- _Problem description_
Taking the line containing "Table 5. CO" as the first and the last line of the entries as the end, reproduce every line between them exactly, including both.

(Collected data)

══════

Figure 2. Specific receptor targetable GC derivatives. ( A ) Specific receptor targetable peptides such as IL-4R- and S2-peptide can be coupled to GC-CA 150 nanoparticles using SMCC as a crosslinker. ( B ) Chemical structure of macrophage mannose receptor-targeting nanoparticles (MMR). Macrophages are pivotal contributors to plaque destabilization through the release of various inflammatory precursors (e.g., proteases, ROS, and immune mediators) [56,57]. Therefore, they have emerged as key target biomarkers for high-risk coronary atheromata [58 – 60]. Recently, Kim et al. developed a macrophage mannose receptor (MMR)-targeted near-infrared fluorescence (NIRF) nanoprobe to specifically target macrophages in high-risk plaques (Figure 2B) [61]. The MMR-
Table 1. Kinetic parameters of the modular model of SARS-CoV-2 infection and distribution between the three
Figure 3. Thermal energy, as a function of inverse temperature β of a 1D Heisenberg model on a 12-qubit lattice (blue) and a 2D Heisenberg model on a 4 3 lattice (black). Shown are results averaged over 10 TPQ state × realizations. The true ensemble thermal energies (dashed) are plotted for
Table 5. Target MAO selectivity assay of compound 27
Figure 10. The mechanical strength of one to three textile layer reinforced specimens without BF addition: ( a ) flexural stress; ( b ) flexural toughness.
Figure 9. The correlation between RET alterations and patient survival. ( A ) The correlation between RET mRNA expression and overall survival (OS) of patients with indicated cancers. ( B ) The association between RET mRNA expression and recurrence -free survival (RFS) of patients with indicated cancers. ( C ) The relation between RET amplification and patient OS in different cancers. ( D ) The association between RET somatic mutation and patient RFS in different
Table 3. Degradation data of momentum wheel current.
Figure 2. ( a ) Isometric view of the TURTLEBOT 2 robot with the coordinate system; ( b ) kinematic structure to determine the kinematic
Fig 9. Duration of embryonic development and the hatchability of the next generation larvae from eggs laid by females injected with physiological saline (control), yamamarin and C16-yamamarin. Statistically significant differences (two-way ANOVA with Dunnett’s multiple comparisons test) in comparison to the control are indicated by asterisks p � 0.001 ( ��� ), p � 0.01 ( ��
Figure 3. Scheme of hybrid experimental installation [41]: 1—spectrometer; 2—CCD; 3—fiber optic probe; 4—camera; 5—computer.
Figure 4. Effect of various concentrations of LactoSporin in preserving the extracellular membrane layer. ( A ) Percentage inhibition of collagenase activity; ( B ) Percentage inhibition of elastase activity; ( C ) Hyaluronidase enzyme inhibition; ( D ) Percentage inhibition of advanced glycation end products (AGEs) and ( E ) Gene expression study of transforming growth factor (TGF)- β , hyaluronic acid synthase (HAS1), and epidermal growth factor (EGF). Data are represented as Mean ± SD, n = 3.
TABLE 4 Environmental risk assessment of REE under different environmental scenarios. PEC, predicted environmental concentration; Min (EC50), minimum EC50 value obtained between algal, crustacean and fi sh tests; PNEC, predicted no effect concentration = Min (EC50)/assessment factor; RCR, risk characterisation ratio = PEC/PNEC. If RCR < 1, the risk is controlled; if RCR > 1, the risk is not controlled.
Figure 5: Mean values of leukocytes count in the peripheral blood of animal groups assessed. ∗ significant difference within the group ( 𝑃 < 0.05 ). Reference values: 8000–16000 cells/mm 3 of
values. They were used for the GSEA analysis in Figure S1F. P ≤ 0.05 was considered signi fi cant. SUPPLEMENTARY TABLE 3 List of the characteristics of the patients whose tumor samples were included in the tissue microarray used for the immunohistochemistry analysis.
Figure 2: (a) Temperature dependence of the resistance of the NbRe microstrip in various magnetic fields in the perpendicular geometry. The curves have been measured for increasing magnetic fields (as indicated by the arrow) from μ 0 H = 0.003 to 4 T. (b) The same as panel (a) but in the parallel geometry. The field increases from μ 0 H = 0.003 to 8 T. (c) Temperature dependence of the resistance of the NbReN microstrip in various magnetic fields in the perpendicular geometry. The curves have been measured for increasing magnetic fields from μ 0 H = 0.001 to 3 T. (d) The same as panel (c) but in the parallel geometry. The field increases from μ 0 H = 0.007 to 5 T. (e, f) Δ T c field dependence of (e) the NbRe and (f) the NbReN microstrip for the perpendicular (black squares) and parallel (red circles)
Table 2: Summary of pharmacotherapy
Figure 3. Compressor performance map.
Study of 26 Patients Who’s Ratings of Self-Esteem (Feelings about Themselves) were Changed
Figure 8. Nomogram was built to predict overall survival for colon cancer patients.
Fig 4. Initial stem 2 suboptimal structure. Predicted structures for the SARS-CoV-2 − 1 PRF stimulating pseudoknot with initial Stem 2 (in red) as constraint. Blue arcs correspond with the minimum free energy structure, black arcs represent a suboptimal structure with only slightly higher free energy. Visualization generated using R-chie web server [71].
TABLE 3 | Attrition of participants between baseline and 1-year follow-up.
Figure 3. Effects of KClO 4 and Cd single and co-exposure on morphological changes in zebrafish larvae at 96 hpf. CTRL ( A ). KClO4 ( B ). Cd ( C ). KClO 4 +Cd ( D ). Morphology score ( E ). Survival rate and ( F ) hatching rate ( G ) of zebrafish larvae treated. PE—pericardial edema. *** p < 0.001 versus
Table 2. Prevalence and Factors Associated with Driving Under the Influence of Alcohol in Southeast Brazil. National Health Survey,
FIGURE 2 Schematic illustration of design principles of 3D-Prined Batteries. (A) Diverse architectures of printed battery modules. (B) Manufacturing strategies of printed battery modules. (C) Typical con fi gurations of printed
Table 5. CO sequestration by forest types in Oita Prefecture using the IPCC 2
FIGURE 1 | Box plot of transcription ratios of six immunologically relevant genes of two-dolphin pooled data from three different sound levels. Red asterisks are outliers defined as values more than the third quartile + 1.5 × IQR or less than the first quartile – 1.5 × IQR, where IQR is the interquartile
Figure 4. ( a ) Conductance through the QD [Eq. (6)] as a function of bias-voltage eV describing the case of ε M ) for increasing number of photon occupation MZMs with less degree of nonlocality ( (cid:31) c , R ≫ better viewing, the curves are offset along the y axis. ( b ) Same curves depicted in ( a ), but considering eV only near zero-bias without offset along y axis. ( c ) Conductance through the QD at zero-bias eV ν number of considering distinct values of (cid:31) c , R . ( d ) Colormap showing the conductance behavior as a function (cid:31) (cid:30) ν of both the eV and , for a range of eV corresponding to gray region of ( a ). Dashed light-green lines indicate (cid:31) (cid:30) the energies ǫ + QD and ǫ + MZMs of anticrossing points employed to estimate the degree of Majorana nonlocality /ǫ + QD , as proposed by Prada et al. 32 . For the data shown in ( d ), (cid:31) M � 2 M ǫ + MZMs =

══════

- _Answer for this exercise_
Table 5. CO sequestration by forest types in Oita Prefecture using the IPCC 2
FIGURE 1 | Box plot of transcription ratios of six immunologically relevant genes of two-dolphin pooled data from three different sound levels. Red asterisks are outliers defined as values more than the third quartile + 1.5 × IQR or less than the first quartile – 1.5 × IQR, where IQR is the interquartile
Figure 4. ( a ) Conductance through the QD [Eq. (6)] as a function of bias-voltage eV describing the case of ε M ) for increasing number of photon occupation MZMs with less degree of nonlocality ( (cid:31) c , R ≫ better viewing, the curves are offset along the y axis. ( b ) Same curves depicted in ( a ), but considering eV only near zero-bias without offset along y axis. ( c ) Conductance through the QD at zero-bias eV ν number of considering distinct values of (cid:31) c , R . ( d ) Colormap showing the conductance behavior as a function (cid:31) (cid:30) ν of both the eV and , for a range of eV corresponding to gray region of ( a ). Dashed light-green lines indicate (cid:31) (cid:30) the energies ǫ + QD and ǫ + MZMs of anticrossing points employed to estimate the degree of Majorana nonlocality /ǫ + QD , as proposed by Prada et al. 32 . For the data shown in ( d ), (cid:31) M � 2 M ǫ + MZMs =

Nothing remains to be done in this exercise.